Die Stadt arbeitet an einer Liegenschaftenstrategie. Einerseits geht es darum, das bestehende Gebäudeportfolio zu steuern. Anderseits möchte die Stadt beim Kauf neuer Liegenschaften mit Weitsicht vorgehen.
Roger Berhalter
Frisch saniert und um einen Neubau ergänzt: Blick in den Innenhof des Schulhauses St. Leonhard. (Bild: Hanspeter Schiess)

Frisch saniert und um einen Neubau ergänzt: Blick in den Innenhof des Schulhauses St. Leonhard. (Bild: Hanspeter Schiess)

Im kommenden Jahr gibt die Stadt St. Gallen weniger Geld für den Unterhalt ihrer Gebäude aus.
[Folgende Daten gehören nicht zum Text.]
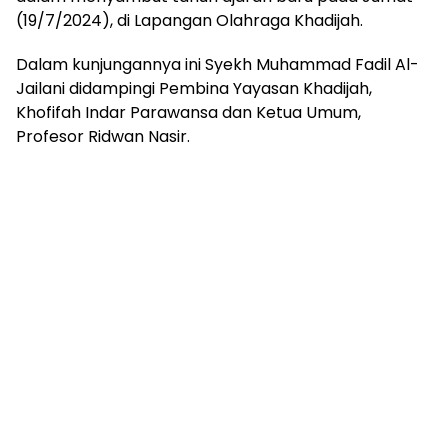
(19/7/2024), di Lapangan Olahraga Khadijah.
Dalam kunjungannya ini Syekh Muhammad Fadil Al-
Jailani didampingi Pembina Yayasan Khadijah,
Khofifah Indar Parawansa dan Ketua Umum,
Profesor Ridwan Nasir.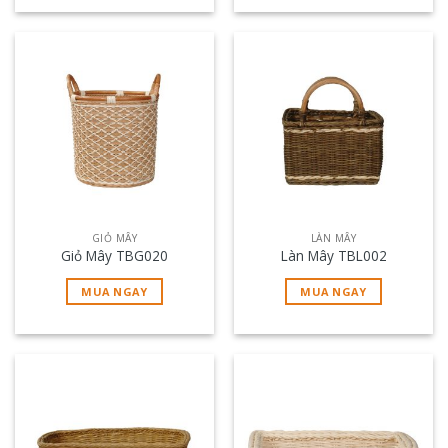
GIỎ MÂY
LÀN MÂY
Giỏ Mây TBG020
Làn Mây TBL002
MUA NGAY
MUA NGAY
Konkret hat der Stadtrat im Budget 2019 die Posten für den baulichen Unterhalt bei öffentlichen Gebäuden wie Schulhäuser und Friedhöfen zusammengestrichen.

In der Debatte im Stadtparlament wehrte sich die SP/Juso/PFG-Fraktion vergangenen Dienstag gegen diese Budgetkürzung. Beim Unterhalt von öffentlichen Gebäuden zu sparen sei der falsche Ansatz, denn das räche sich: «Ein nicht gemachter Unterhalt muss zu einem späteren Zeitpunkt nachgeholt werden», sagte SP-Stadtparlamentarierin Doris Königer im Namen der Fraktion. Beim Riethüsli-Schulhaus könne man gut sehen, «wie unterlassener Unterhalt sich auswirken kann».

Insgesamt fast 650000 Franken wollten die Linken wieder ins Budget 2019 aufnehmen. «Die eingestellten Gelder sollen dem Betrag der letzten Jahre entsprechen», sagte Königer.

Regelmässig Rückstellungen tätigen

Der Antrag fand im Stadtparlament allerdings keine Mehrheit, der Stadtrat setzte sich durch. Das niedrigere Unterhaltsbudget für öffentliche Gebäude ist laut Baudirektorin Maria Pappa gut verkraftbar. Sie verweist auf die städtische Liegenschaftenstrategie, die derzeit im Hochbauamt und der Dienststelle Liegenschaften in Arbeit sei. Im Hochbauamt sei man daran, eine solche Strategie zu erarbeiten.

Einerseits gehe es darum, das bestehende Liegenschaften-Portfolio zu steuern und regelmässig Rückstellungen für Unterhalts- und Sanierungsarbeiten zu tätigen. Nun ist die bauliche Zustandsanalyse der Liegenschaften in Arbeit und wird die Basis für eine gerichtete Unterhaltsplanung bilden.

Anderseits soll die Strategie die Linie vorgeben, nach der die Stadt neue Liegenschaften erwirbt. Ist das Portfolio auf die zukünftigen Bedürfnisse und Aufgaben der Stadt ausgerichtet? Die Liegenschaftenstrategie soll diese und weitere Fragen beantworten.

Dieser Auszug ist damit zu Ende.